Jakarta – Bulan suci Ramadan dimanfaatkan PT Pertamina Drilling Services Indonesia untuk memperkuat kepedulian sosial sekaligus mempererat kebersamaan di lingkungan perusahaan. Melalui kegiatan buka puasa bersama yang digelar di Jakarta, perusahaan juga menyalurkan santunan kepada 100 anak yatim piatu dan dhuafa.
Kegiatan yang mengusung tema “Energi untuk Melangkah Penuh Harapan”tersebut dihadiri Komisaris Utama Gema Iriandus Pahalawan, Komisaris Adhi Brahmantya, jajaran manajemen, serta para pekerja Pertamina Drilling di kantor pusat.
Selain berbuka puasa bersama, rangkaian acara juga diisi dengan khataman Al-Qur’an, tausiyah Ramadan, sholat Maghrib berjamaah, serta penyerahan santunan kepada anak yatim dan dhuafa.
Direktur Utama Avep Disasmita mengatakan, Ramadan menjadi momen penting untuk memperkuat nilai spiritual sekaligus menumbuhkan semangat kepedulian sosial di tengah aktivitas perusahaan.
“Energi yang kita kelola tidak hanya untuk mendukung operasional dan ketahanan energi nasional, tetapi juga harus menghadirkan harapan bagi sesama. Kebersamaan ini memperkuat solidaritas dan semangat berbagi,” ujarnya dalam sambutan.
Ia menambahkan, sebagai bagian dari Subholding Upstream Pertamina, Pertamina Drilling terus berupaya menjaga kinerja operasional sekaligus membangun budaya perusahaan yang mengedepankan nilai kebersamaan, integritas, dan kepedulian.
Sementara itu, Ketua Badan Dakwah Islam (BDI) Pertamina Drilling, Firmansyah Arifin, menilai Ramadan merupakan waktu yang tepat untuk mempererat ukhuwah serta meningkatkan kualitas keimanan para pekerja.
“Ramadan mengajarkan empati, kesabaran, dan keikhlasan.

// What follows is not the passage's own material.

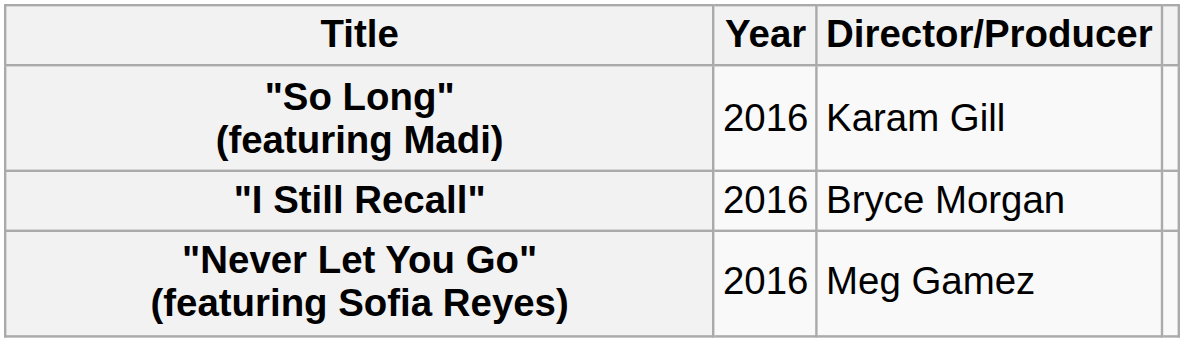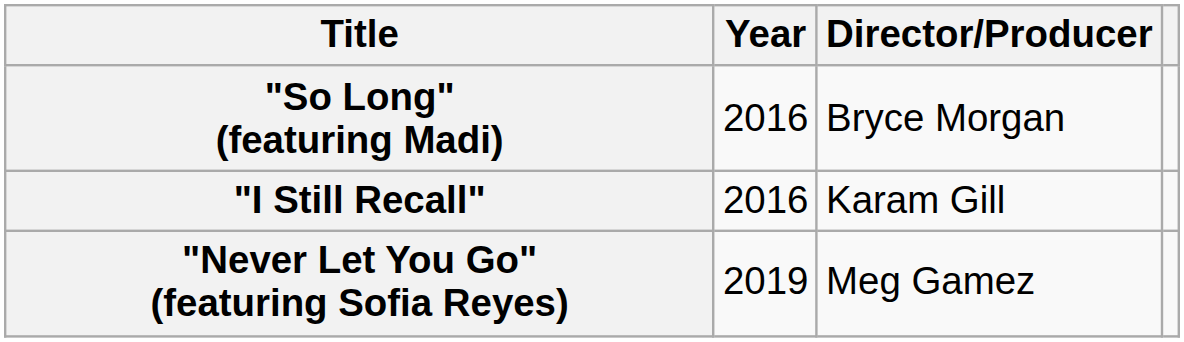"So Long" (featuring Madi) | Director/Producer: Karam Gill -> Bryce Morgan
"I Still Recall" | Director/Producer: Bryce Morgan -> Karam Gill
"Never Let You Go" (featuring Sofia Reyes) | Year: 2016 -> 2019
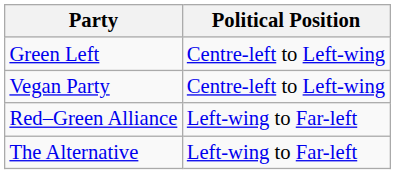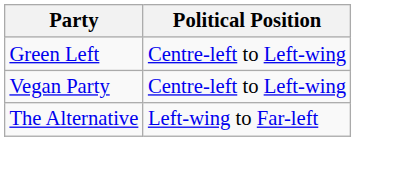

Melalui kegiatan ini kami ingin mempererat silaturahmi sekaligus menghadirkan manfaat nyata bagi masyarakat,” katanya.
Kegiatan juga diisi tausiyah yang disampaikan oleh Fachrurozi Ibnu Mu’allim yang mengingatkan pentingnya menjaga niat, memperkuat iman, serta menjadikan pekerjaan sebagai bagian dari ibadah.
Suasana haru terasa saat santunan diberikan kepada anak-anak yatim dan dhuafa. Bantuan tersebut juga mencakup dukungan operasional bagi panti asuhan yang menaungi mereka.